Turkey is on a knife-edge after five major bombings that have killed over 200 people since July, three of which have been blamed on IS while Kurdish groups have been accused of carrying out the others.
Embarrassed by accusations of security lapses, President Recep Tayyip Erdogan has lashed out at journalists, activists and intellectuals who criticise his renewed battle against the Kurds, calling them "accomplices" of terror.
Deputy prime minister Numan Kurtulmus told reporters he expected "unqualified support from those who call themselves Turkey's friends" -- apparently referencing recent criticism of Erdogan in Europe.
US State Department spokesman John Kirby condemned the attack, saying: "The United States stands in solidarity with our NATO ally Turkey in combating the common threat of terrorism."

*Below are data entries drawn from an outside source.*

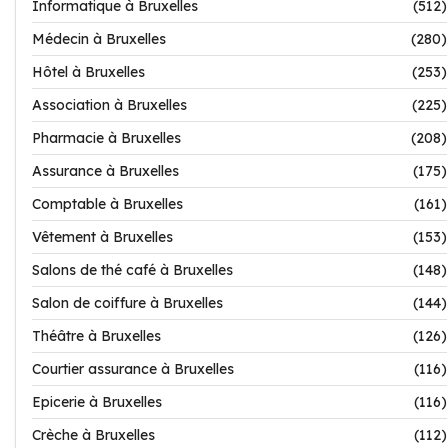
Informatique à Bruxelles
(512)
Médecin à Bruxelles
(280)
Hôtel à Bruxelles
(253)
Association à Bruxelles
(225)
Pharmacie à Bruxelles
(208)
Assurance à Bruxelles
(175)
Comptable à Bruxelles
(161)
Vêtement à Bruxelles
(153)
Salons de thé café à Bruxelles
(148)
Salon de coiffure à Bruxelles
(144)
Théâtre à Bruxelles
(126)
Courtier assurance à Bruxelles
(116)
Epicerie à Bruxelles
(116)
Crèche à Bruxelles
(112)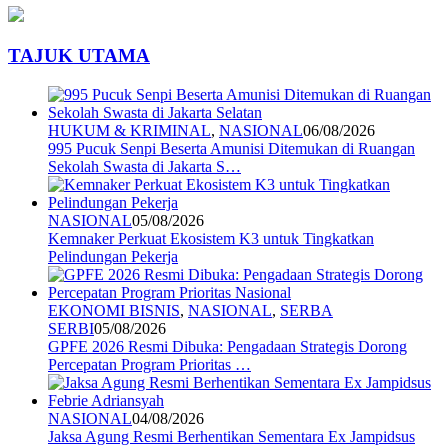
TAJUK UTAMA
HUKUM & KRIMINAL
,
NASIONAL
06/08/2026
995 Pucuk Senpi Beserta Amunisi Ditemukan di Ruangan
Sekolah Swasta di Jakarta S…
NASIONAL
05/08/2026
Kemnaker Perkuat Ekosistem K3 untuk Tingkatkan
Pelindungan Pekerja
EKONOMI BISNIS
,
NASIONAL
,
SERBA
SERBI
05/08/2026
GPFE 2026 Resmi Dibuka: Pengadaan Strategis Dorong
Percepatan Program Prioritas …
NASIONAL
04/08/2026
Jaksa Agung Resmi Berhentikan Sementara Ex Jampidsus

United Nations chief Ban Ki-moon called for the perpetrators of "this appalling violence" to be brought to justice, while a European Union spokesperson sent a message of "continuing solidarity and support to Turkey".
- German, US warnings -
Turks are reeling from the increased frequency of the terror attacks that risk dealing a knockout blow to the country's vital tourism trade.
The radical Kurdistan Freedom Falcons (TAK) claimed responsibility for last weekend's attack on a busy transport hub in Ankara that killed 35 people.
TAK, which also claimed a February suicide bombing targeting troops in Ankara that killed 29 people, has ties to the outlawed Kurdistan Workers' Party (PKK) against which the Turkish army is fighting in a major offensive.
IS was blamed for three of the previous five attacks, including an attack on a peace rally in Ankara in October that claimed 103 lives.
On Thursday, Germany had closed its embassy in Ankara and consulate in Istanbul, citing "very serious" indications of planned attacks.
The US embassy in Ankara had also warned its citizens in Turkey to avoid public gatherings ahead of Kurdish Nevruz (New Year) celebrations on Sunday and Monday, a rallying point in the past for pro-Kurdish protests.
In July, the PKK resumed its three-decade-long insurgency against the Turkish state following the collapse of a shaky two-year ceasefire. The conflict has claimed some 40,000 lives.